How can the system ensure data consistency during the migration process?

The migration in the Codis cluster is also a synchronous-blocking operation. The proxy module works to ensure data consistency, because the Codis-server kernel does not maintain slot status. In response to a request, the Codis-proxy node checks the status of the slot that the target key belongs to. If the slot stays in migration status, the Codis-proxy node sends the command for migrating the specified key to the target Codis-server node. At the end of key migration, the Codis-proxy node routes the request to the target Codis-server node. This migration is simple and requires few modifications to the Redis kernel. But the slow migration may cause client lag for long time.

Principle of horizontal scaling of ApsaraDB for Redis

ApsaraDB for Redis allows you to specify a source, a node, and a slot to distribute the slot. The service also supports dynamic distribution of slots based on parameters such as node capacity and slot size to minimize the interruption of the cluster service.

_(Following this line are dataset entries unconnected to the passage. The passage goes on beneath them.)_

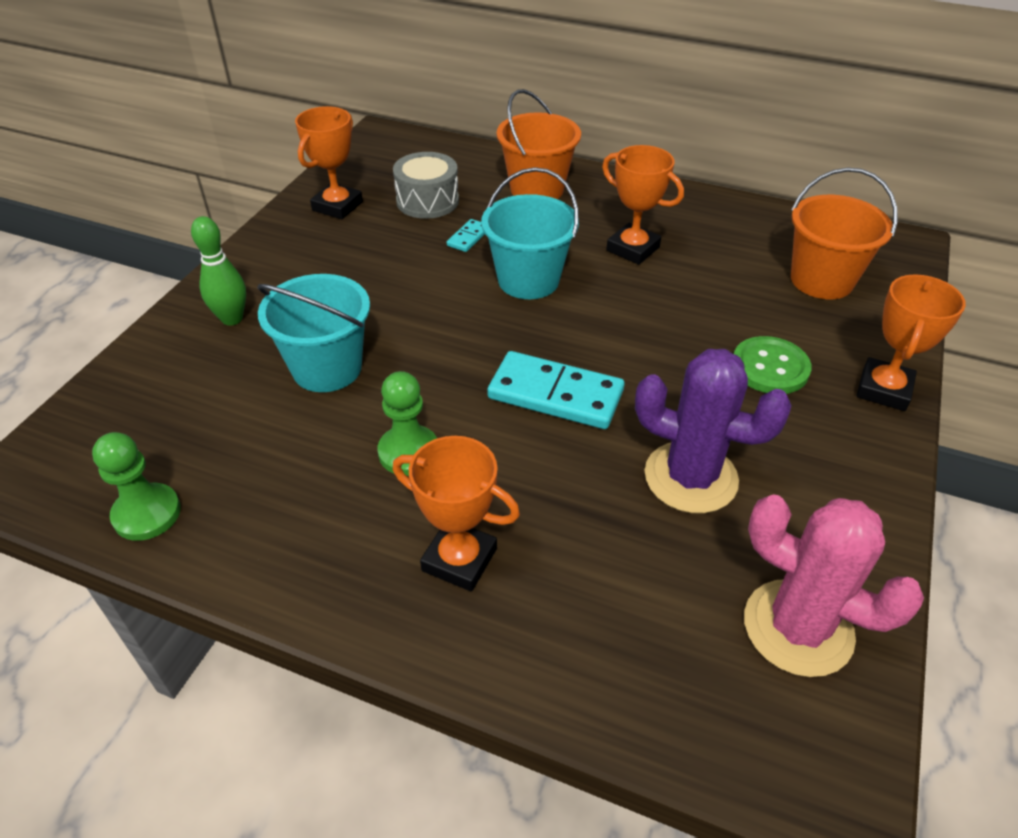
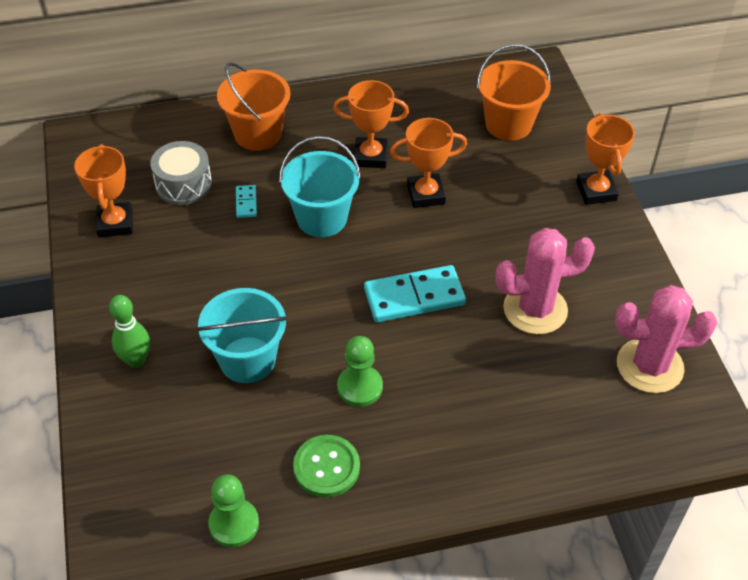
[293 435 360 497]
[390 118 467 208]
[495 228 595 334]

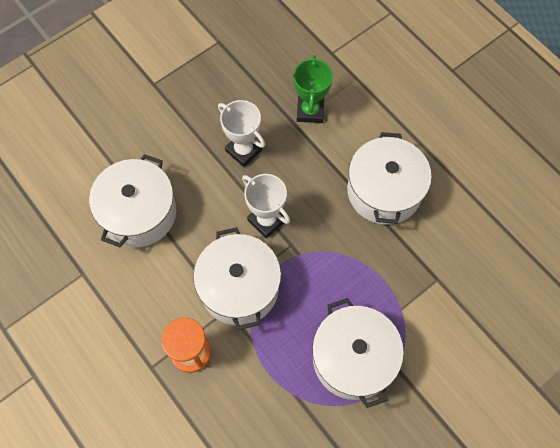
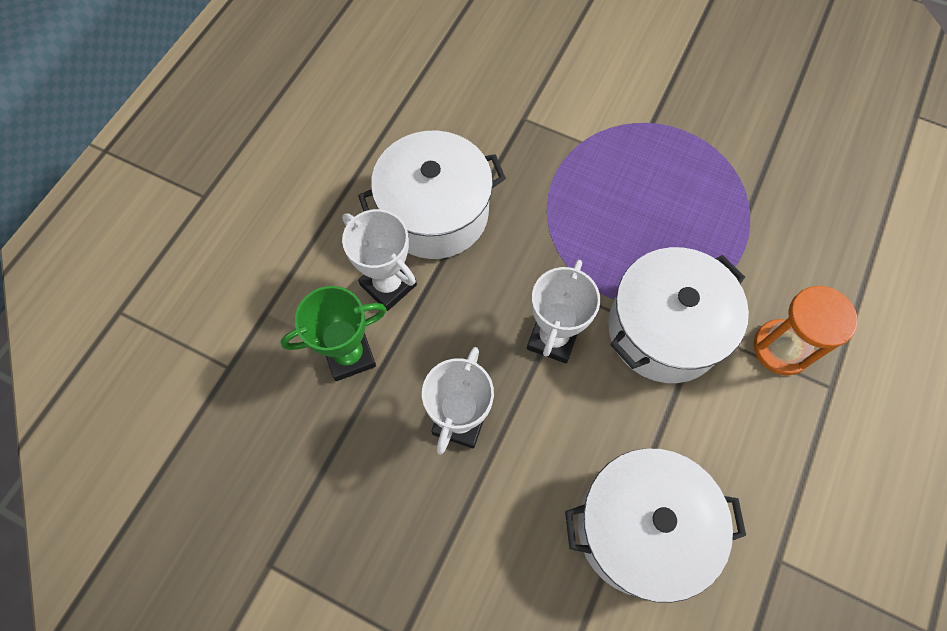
[342 209 417 311]
[312 298 404 408] (first image)

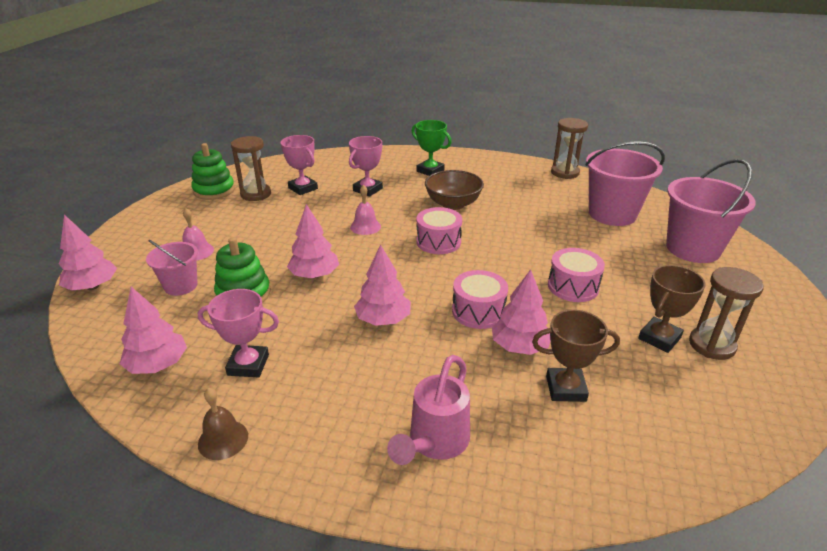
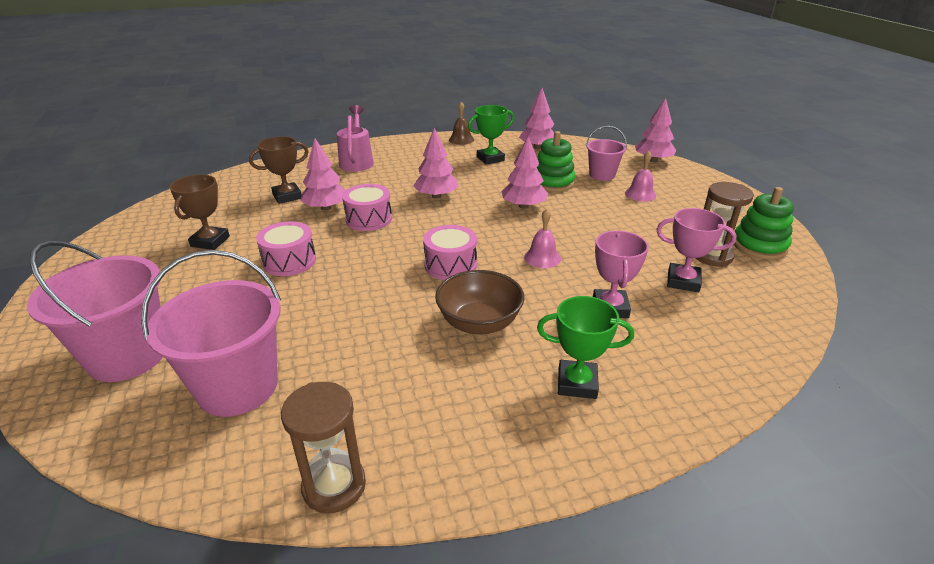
[468 105 514 165]
[689 267 764 360] (first image)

The migration procedure is as follows:

The Redis-config node calculates the source and target nodes and slots.
The Redis-config node sends the command for migrating slots to the Redis-server node.
The Redis-server node starts the state machine program and migrates multiple keys.
The Redis-config node regularly checks the Redis-server node and updates the slot status.

How can the system ensure data consistency during the migration process?

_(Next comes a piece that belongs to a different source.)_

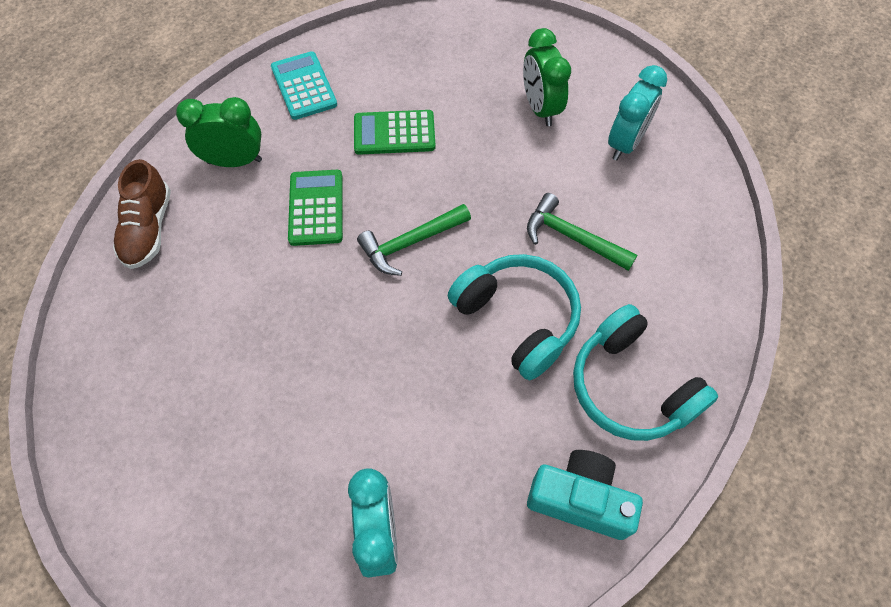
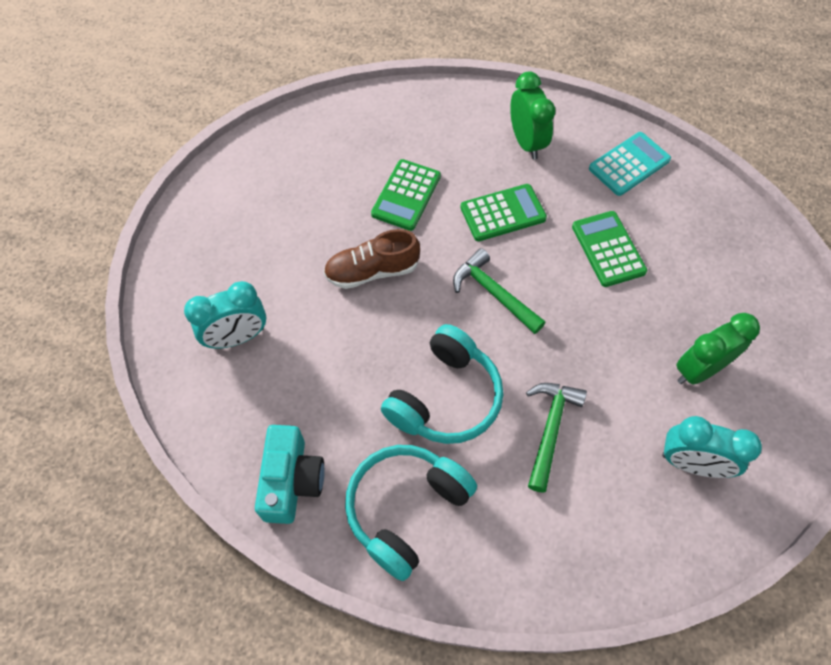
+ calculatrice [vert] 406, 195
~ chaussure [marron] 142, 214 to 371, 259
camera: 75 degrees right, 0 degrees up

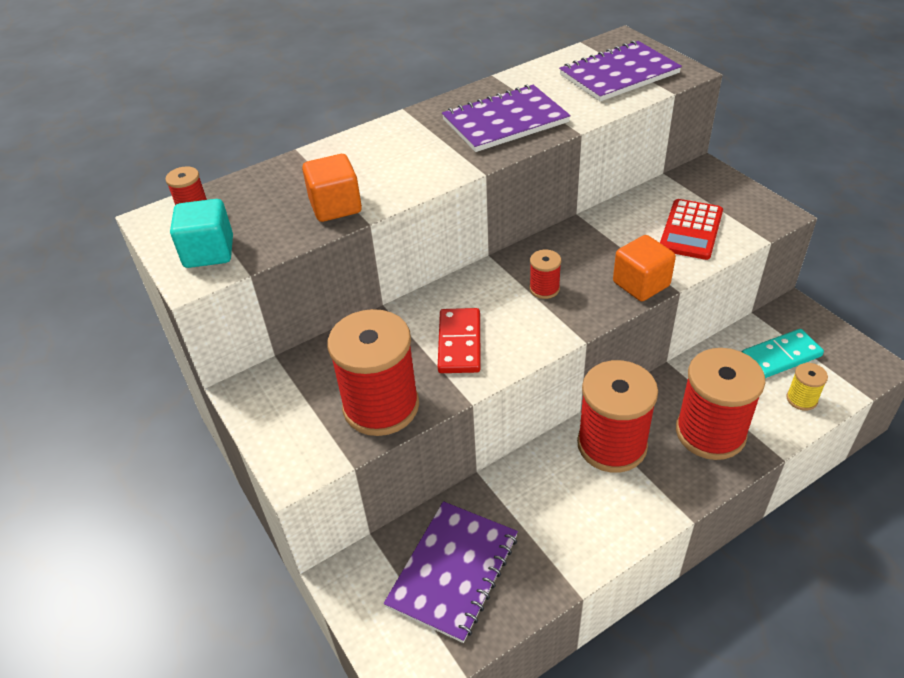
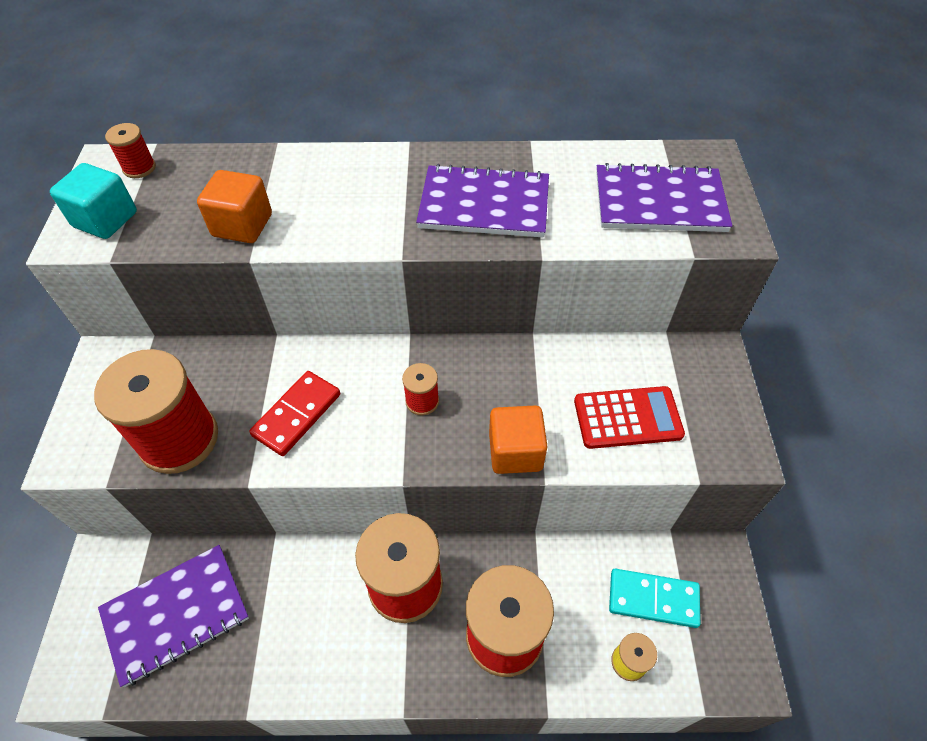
~ calculatrice [rouge] 691, 229 = 629, 417 150 degrees counterclockwise
camera: 30 degrees right, 10 degrees up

Different from Codis, ApsaraDB for Redis maintains slot information in the kernel. Codis supports migrating a complete slot and Redis 4.0 supports migrating a single key. However, Alibaba Cloud has optimized the kernel of ApsaraDB for Redis to support multiple migrations and accelerate the migration speed.

The data migration in ApsaraDB for Redis is an asynchronous operation. The system does not check whether data has been restored on the target node before the response of successful migration. Instead, to verify that the migration is successful, the target node notifies the source node of the successful migration and the source node regularly checks the migration status on the target node. In this way, the migration can minimize the synchronous-blocking impact on the connections to other slots.

During the asynchronous migration, to ensure data consistency, ApsaraDB for Redis processes a normal write operation if the request is a write request and if the key does not exist in the list of keys for migration. Other mechanisms to ensure data consistency in ApsaraDB for Redis are the same as that in the Redis 4.0 cluster.

Other comparisons


Feature	Redis 4.0	Codis	ApsaraDB for Redis
Kernel hot upgrade	Not supported	Not supported	Supported
Proxy hot upgrade	No proxy	Not supported	Supported
Number of slots	16,384	1,024	16,384
Password	Not supported. You need to modify the redis-trib.rb script.	Supported. All components must use the same password.	Supported

The kernel and proxy node of ApsaraDB for Redis support hot upgrades. Connections to the service are maintained and clients still work normally during hot upgrades.